Malaysia freezes over 400 bank accounts linked to 1MDB

FRENCH PRESS AGENCY - AFP
KUALA LUMPUR
Published 02.07.2018 16:21
Updated 02.07.2018 16:23
Malaysia's former Deputy Prime Minister Ahmad Zahid Hamidi, center, speaks to media outside Anti-Corruption Agency in Putrajaya, Malaysia Monday, July 2, 2018. (AP Photo)
Malaysia's former Deputy Prime Minister Ahmad Zahid Hamidi, center, speaks to media outside Anti-Corruption Agency in Putrajaya, Malaysia Monday, July 2, 2018. (AP Photo)

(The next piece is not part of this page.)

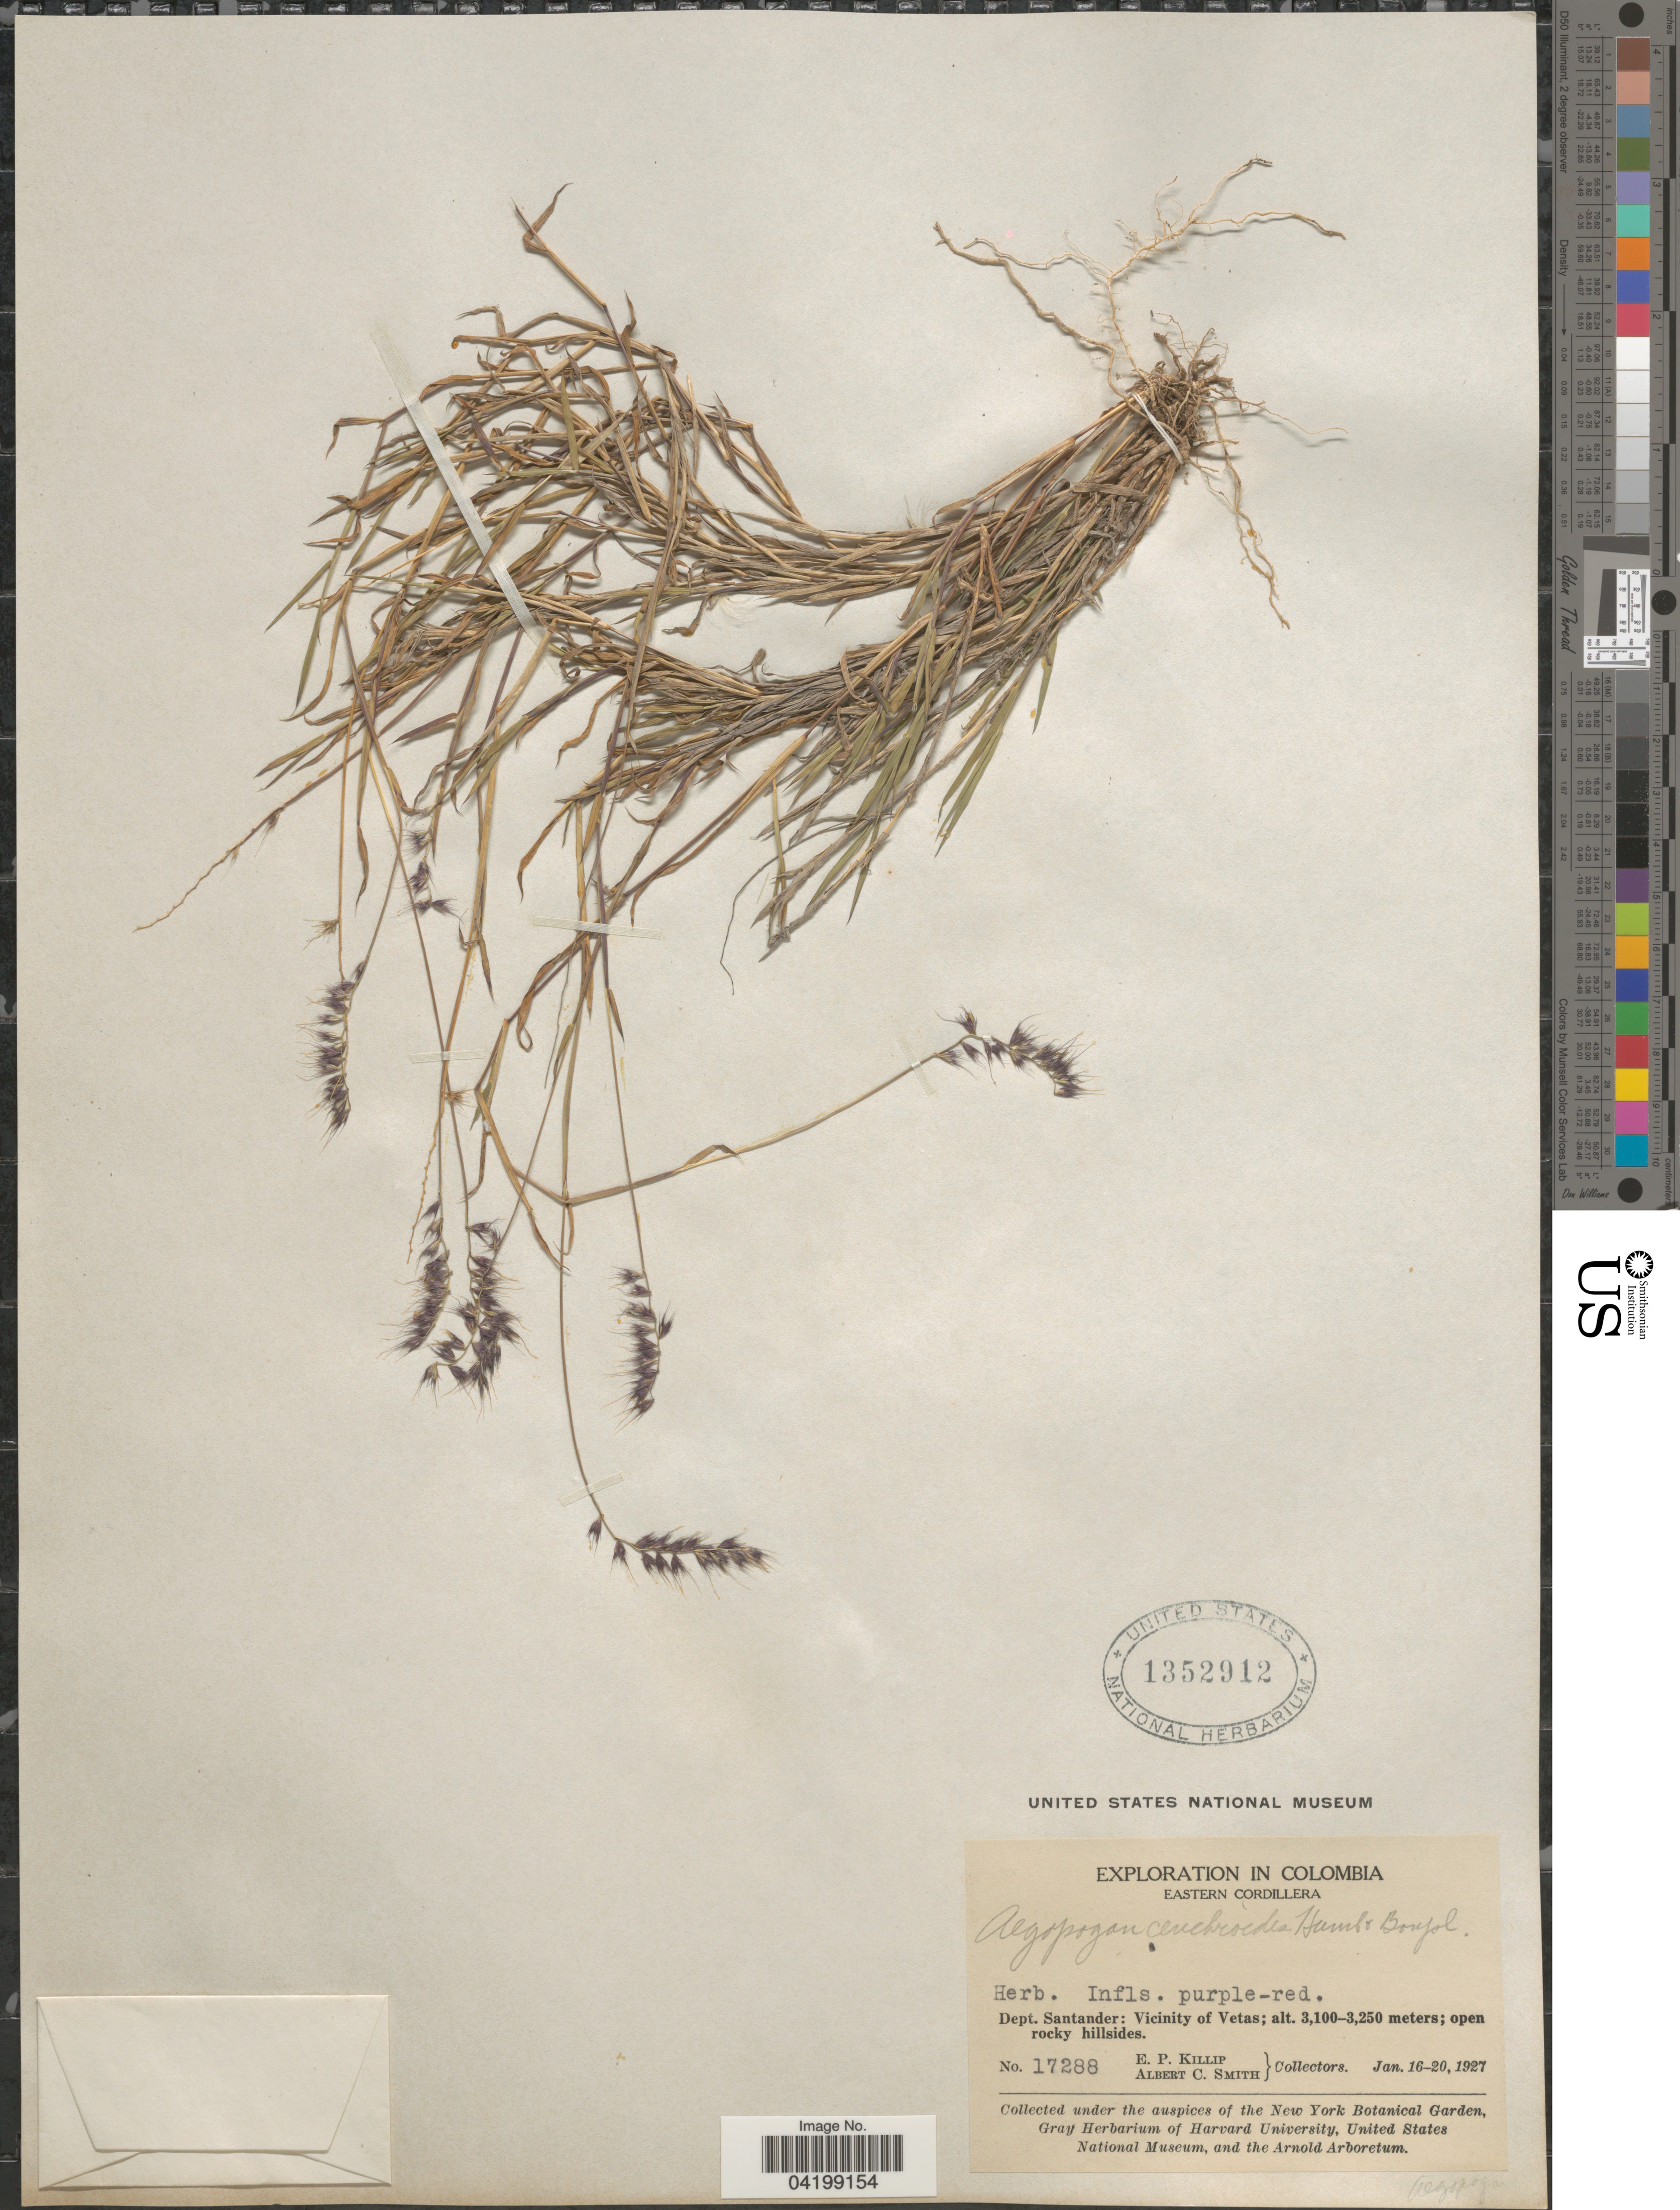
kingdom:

Malaysia has frozen hundreds of bank accounts believed linked to sovereign wealth fund 1MDB, officials said Monday, as they stepped up an anti-graft probe that could engulf former Prime Minister Najib Razak.

A special government task force investigating a corruption scandal involving 1MDB said it froze 408 bank accounts containing a total of 1.1 billion ringgit ($272 million) last week.

"The accounts are believed to be connected with the misappropriation and misuse of 1MDB funds," the task force said in a statement.

"They involved nearly 900 transactions made between March 2011 and September 2015."

The funds in the frozen accounts came from individuals, political parties and non-government organizations, it said without mentioning names.

However, the task force's statement followed local media reports last week that accounts belonging to Najib's political party, the once-powerful United Malays National Organization (UMNO), had been frozen.

Najib resigned as the party's leader days after his UMNO-dominated Barisan Nasional coalition -- which ruled Malaysia for more than 60 years -- was roundly defeated in the May 9 elections.

Najib is being investigated over allegations that billions of dollars were looted from 1MDB, a state fund he founded.

Both Najib and the fund deny any wrongdoing.

Premises linked to the former prime minister and his family were raided recently by the police, who uncovered a treasure trove of cash and valuables said to be worth up to 1.1 billion ringgit.

The items included luxury handbags believed accumulated by his wife Rosmah, who has been widely criticized for her extravagant shopping sprees.

However, no charges have been filed against them so far.

Najib has said most of the items seized were gifts from friends and foreign dignitaries, including royalty, during special occasions such as official visits and birthdays.

Local media, meanwhile, said that Najib's stepson Riza Aziz, an aspiring Hollywood producer, is expected to be questioned by anti-graft officials on Tuesday.